Escuchó una maldición de Scharley por delante de él, en la niebla.

El demérito estaba en un lugar en el que el barranco se dividía en dos direcciones.

– Por aquí -dijo al cabo, con convencimiento, iniciando la marcha.

El barranco se volvía a dividir, se encontraban en un laberinto de cañadas, mientras que el olor del humo, le parecía a Reynevan, llegaba desde todos lados a la vez. Scharley, sin embargo, siguió avanzando derecho y seguro, acelerando el paso sin miedo, hasta comenzó a silbar. Y dejó de hacerlo tan pronto como había empezado.

Reynevan entendió por qué. En el mismo momento en que bajo los cascos del caballo hubo un crujido de huesos.

El caballo relinchó como un loco, Reynevan bajó de un salto, agarró las riendas con las dos manos, justo a tiempo; el bayo, relinchando por el pánico, lo miró con ojos llenos de miedo, retrocedió, pisando con sus pesados cascos, destrozando cráneos, pelvis y tibias. Los pies de Reynevan se enredaron entre las destrozadas costillas de una caja torácica humana, la destrozó a base de rabiosos pisotones. Temblaba de asco. Y de miedo.

– La Muerte Negra -dijo Scharley junto a él-. La peste de mil trescientos ochenta. Entonces morían aldeas enteras, la gente huía a los bosques, mas allí también los alcanzaba la epidemia. A los difuntos se los enterraba en los barrancos, como aquí. Luego alguna fiera desenterraría los cuerpos y desparramaría los huesos…

– Volvamos… -carraspeó Reynevan-. Volvamos lo más deprisa posible. No me gusta este sitio. No me gusta esta niebla. Ni el olor de este humo.

– Miedoso eres como moza -se burló Scharley-. Los muertos…

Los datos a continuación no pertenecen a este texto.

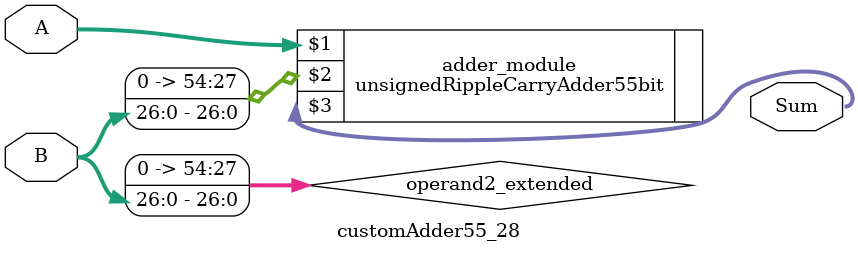
<source format=v>
module customAdder55_28(
                        input [54 : 0] A,
                        input [26 : 0] B,
                        
                        output [55 : 0] Sum
                );

        wire [54 : 0] operand2_extended;
        
        assign operand2_extended =  {28'b0, B};
        
        unsignedRippleCarryAdder55bit adder_module(
            A,
            operand2_extended,
            Sum
        );
        
        endmodule
        
</source>
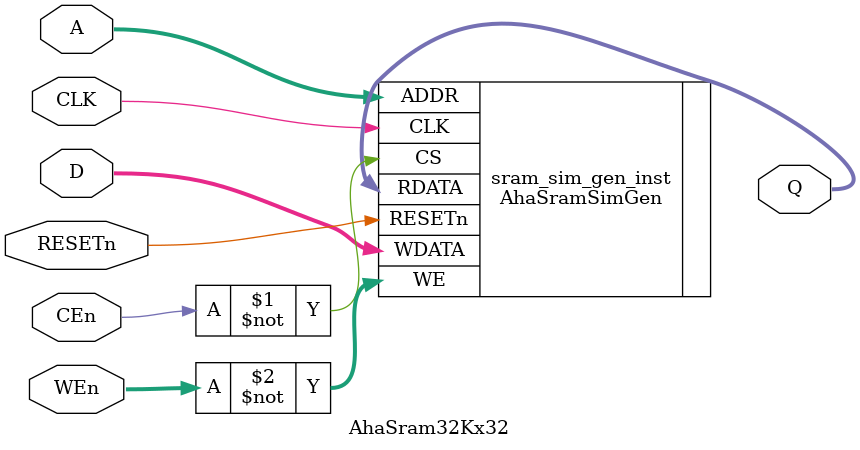
<source format=v>

module AhaSram32Kx32 #( parameter IMAGE_FILE = "None" )
(
    input   wire            CLK,
    input   wire            RESETn,
    input   wire            CEn,
    input   wire [3:0]      WEn,
    input   wire [14:0]     A,
    input   wire [31:0]     D,
    output  wire [31:0]     Q
);

    //
    // Instantiate SIM SRAM Generator
    //

    AhaSramSimGen #(
        .ADDR_WIDTH         (15),
        .DATA_WIDTH         (32),
        .IMAGE_FILE         (IMAGE_FILE)
    ) sram_sim_gen_inst  (
        .CLK                (CLK),
        .RESETn             (RESETn),
        .CS                 (~CEn),
        .WE                 (~WEn),
        .ADDR               (A),
        .WDATA              (D),
        .RDATA              (Q)
    );

endmodule

</source>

No terminó. Se escuchó un pitido, un silbido y unas risas, tales que hasta cayeron de rodillas. Por encima del barranco, arrastrando consigo chispas y trenzas de humo, pasó volando una calavera. Antes de que se recuperasen, pasó volando otra, silbando aún más horriblemente.

– Volvamos -dijo Scharley con voz sorda-. Lo más deprisa posible. No me gusta este sitio.

Reynevan estaba completamente seguro de que volvían por sus propias huellas, por el mismo camino por el que habían llegado. Y sin embargo, al cabo se dieron de bruces con la vertical pared del barranco. Scharley, sin decir palabra, se dio la vuelta, dobló por un segundo barranco. A los pocos pasos también allí los detuvo una pared vertical, cubierta de una maraña de raíces.

– Voto al diablo -dijo Scharley, dándose la vuelta-. No entiendo…

– Y yo -gimió Reynevan- me temo que sí…

– No hay salida -bramó el demérito, cuando de nuevo se toparon con un callejón cerrado-. Hemos de volver y atravesar el cementerio. Deprisa, Reinmar. Una, dos.

– Espera. -Reynevan se inclinó, miró, buscando hierbas-. Hay otra forma…

– ¿Ahora? -lo interrumpió Scharley en alta voz-. ¿Sólo ahora? ¡Ahora no hay tiempo!

Sobre el bosque pasó volando con un silbido otra cometa de calavera y Reynevan estuvo al punto de acuerdo con el demérito. Pasaron por el osario. El caballo relinchó, tiró de la testa, se asustó. El olor del humo era cada vez más fuerte. Ya se podía percibir el perfume de las hierbas que había en él. Y algo más, algo inaprensible, nauseabundo. Atemorizador.

Y luego vieron la hoguera.

La hoguera ardía junto a un árbol caído, entre sus enormes raíces. Sobre el fuego había un caldero negro de hollín y que vomitaba nubes de vapor. A su lado había un montón de calaveras. Sobre las calaveras estaba tendido un gato negro. En una posición perezosa, típica de gato. Reynevan y Scharley se quedaron de pie como paralizados. Hasta el caballo dejó de relinchar.